Boris Johnson's daughter is 'uncertain' about her financial future
Boris Johnson’s daughter Lara, 27, admits she’s ‘uncertain about future financial prospects’ as she spends lockdown with her boyfriend and family at their £1million country home
- Lara Johnson-Wheeler, 27, is the eldest daughter of the PM and Marina Wheeler
- She is isolating at the family’s £1million home in Thame, Oxfordshire
- Wrote an article for British Vogue about rediscovering her teenage wardrobe
- Admitted she is ‘uncertain about future financial prospects’ due to the lockdown
- Here’s how to help people impacted by Covid-19
Boris Johsnon’s daughter admitted she is unsure about the impact the coronavirus pandemic will have on her ‘future financial prospects’ in an article for British Vogue.
Lara Johnson-Wheeler, the eldest of the Prime Minister’s four children with his second wife, Marina Wheeler, admitted she is holding off on buying new clothes because she is uncertain about how the COVID-19 crisis will impact her finances.
The 27-year-old, who has followed in her father’s footsteps and is forging a career as a writer and editor, is in lockdown with her boyfriend at her family’s country home in Thame, Oxfordshire, which has an estimated value of £1million.
Lara Johnson-Wheeler, left, the eldest of the Prime Minister’s four children with his second wife, Marina Wheeler (right together in 2012), admitted she is holding off on buying new clothes because she is uncertain about how the COVID-19 crisis will impact her finances
Mr Johnson and Ms Wheeler, who announced their separation in 2018 and finalised their divorce in February this year, also owned an Islington townhouse thought to be worth at least £4million.
Mr Johnson’s fiancée Carrie Symonds is pregnant with his fifth child.
Writing for the fashion bible, Lara explained she has resorted to delving into her teenage wardrobe after failing to pack enough clothes.
Here, in an extract from the article that appears in full on the Vogue website, Lara reflects how clothes hold the power to transport you to a different time and place – and help shape the person you present to the world.

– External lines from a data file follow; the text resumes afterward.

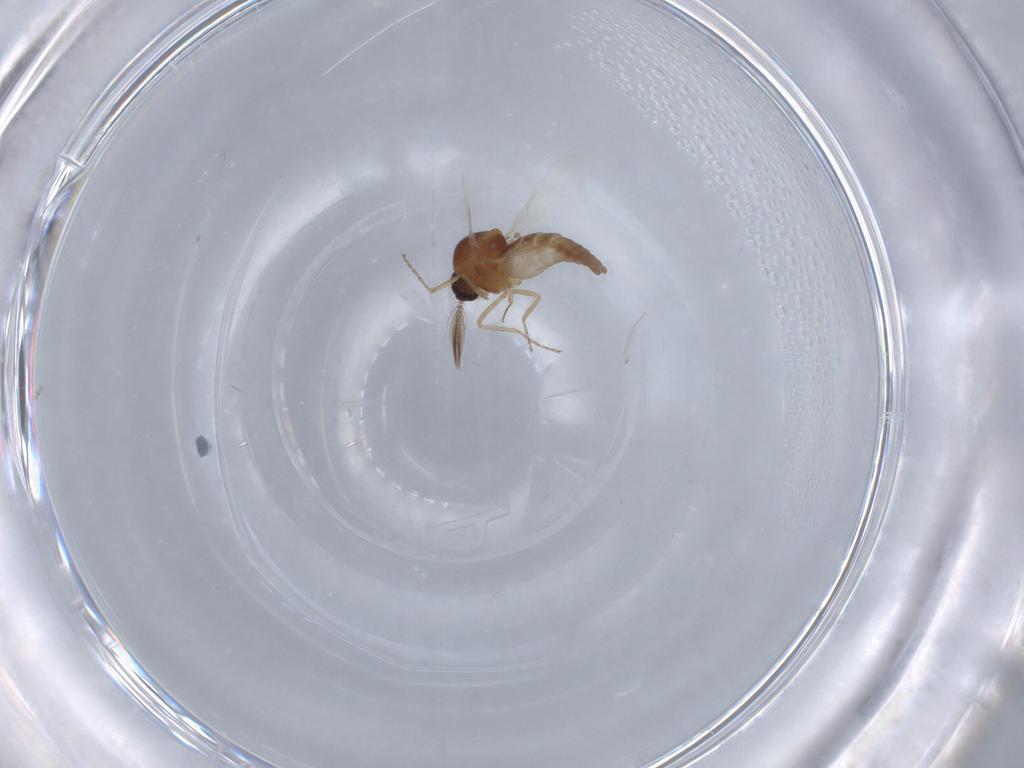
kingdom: Animalia
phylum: Arthropoda
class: Insecta
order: Diptera
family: Ceratopogonidae
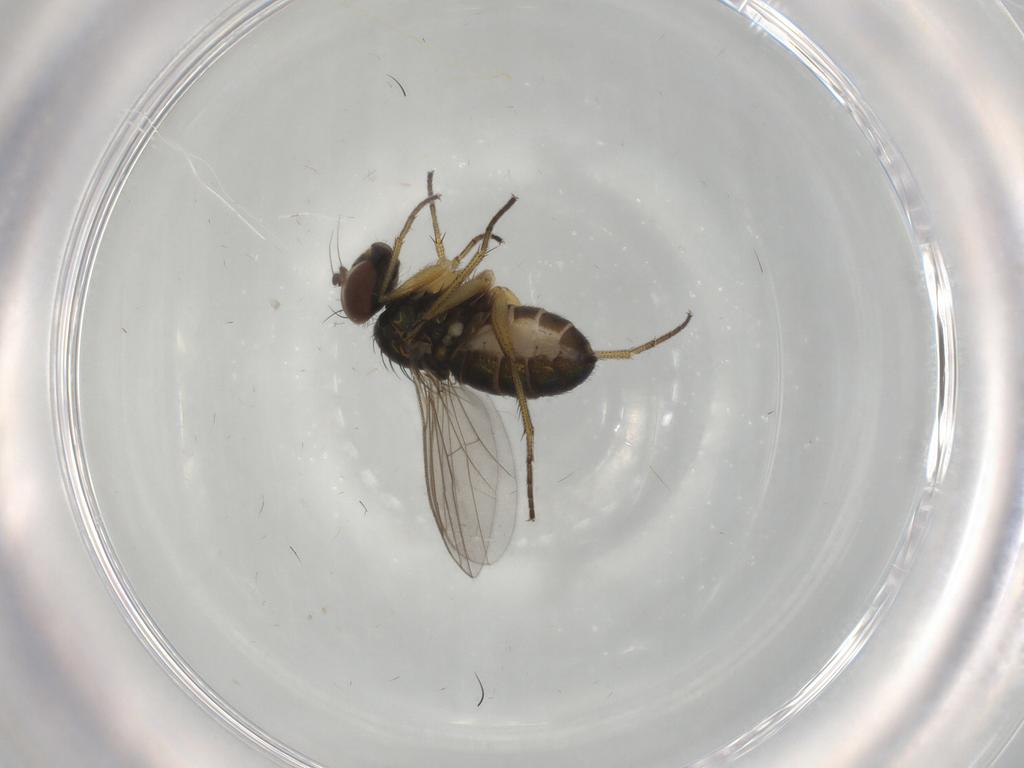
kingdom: Animalia
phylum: Arthropoda
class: Insecta
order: Diptera
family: Dolichopodidae
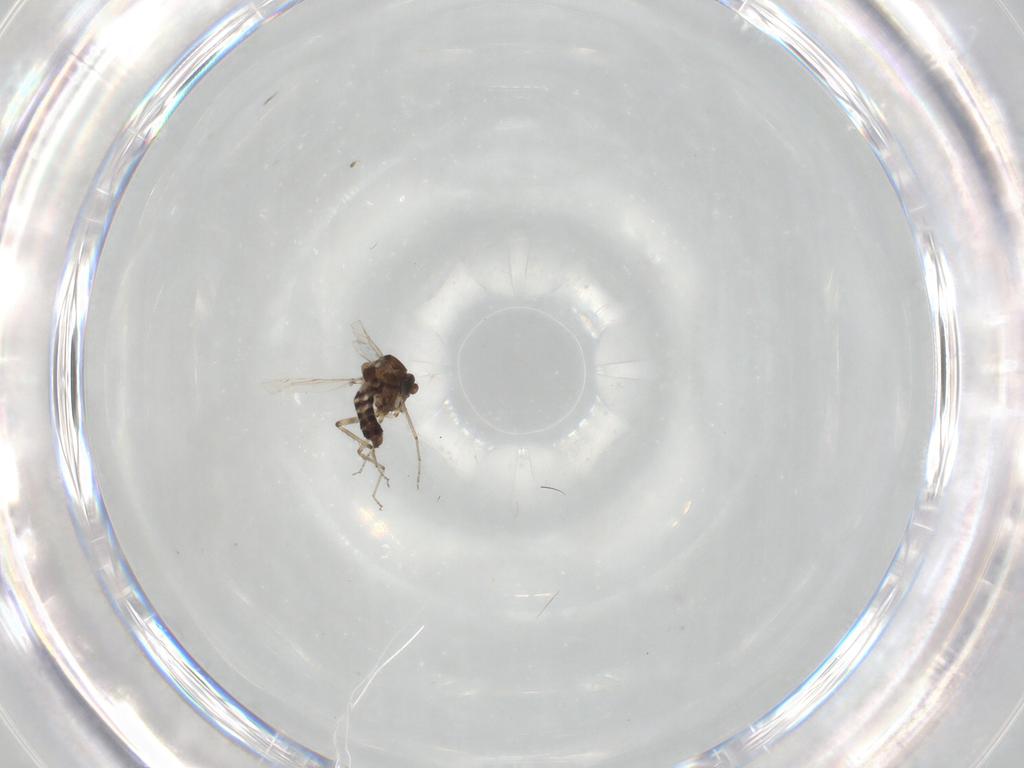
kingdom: Animalia
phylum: Arthropoda
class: Insecta
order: Diptera
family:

Lara is in lockdown with her boyfriend at her family’s country home in Thame, Oxfordshire, which has an estimated value of £1million. Pictured, with mother Marina
Like many others, I’ve been in isolation since March, and have been staying at my childhood home. I wasn’t prepared for the lockdown; my boyfriend and I thought we were heading to Oxfordshire for the weekend.
But no, it’s been 44 days and we only brought two jumpers, a dress, a skirt and a pair of trackies between us. I won’t even tell you how many pairs of underwear we packed.
Delving into fusty boxes of unsorted teen clothes was a necessity by week two. Rummaging past fishnet sleeve Punkyfish tops, a Tammy Girl jumper and multiple American Apparel leotards in a cacophony of colour, memories hit.
I’m trying my best not to buy more clothes right now, uncertain about future financial prospects and conscious it isn’t the time to splurge. But, I must confess, I did buy two headbands – one black and fluffy, from Shrimps, and one pink and from Prada – that I’ve been drooling over for months.
I’m allotting these spending choices as self-care; I needed something to remind myself that sometimes, in the midst of all this uncertainty, it’s ok to use fashion to remind myself who I am today.
Like everyone else, I can’t wait for this pandemic to be over. I can’t wait to be reunited with my pre-lockdown wardrobe. But more importantly, I can’t wait to be reunited with the people who helped make all the memories the clothes I’m currently wearing have imbued.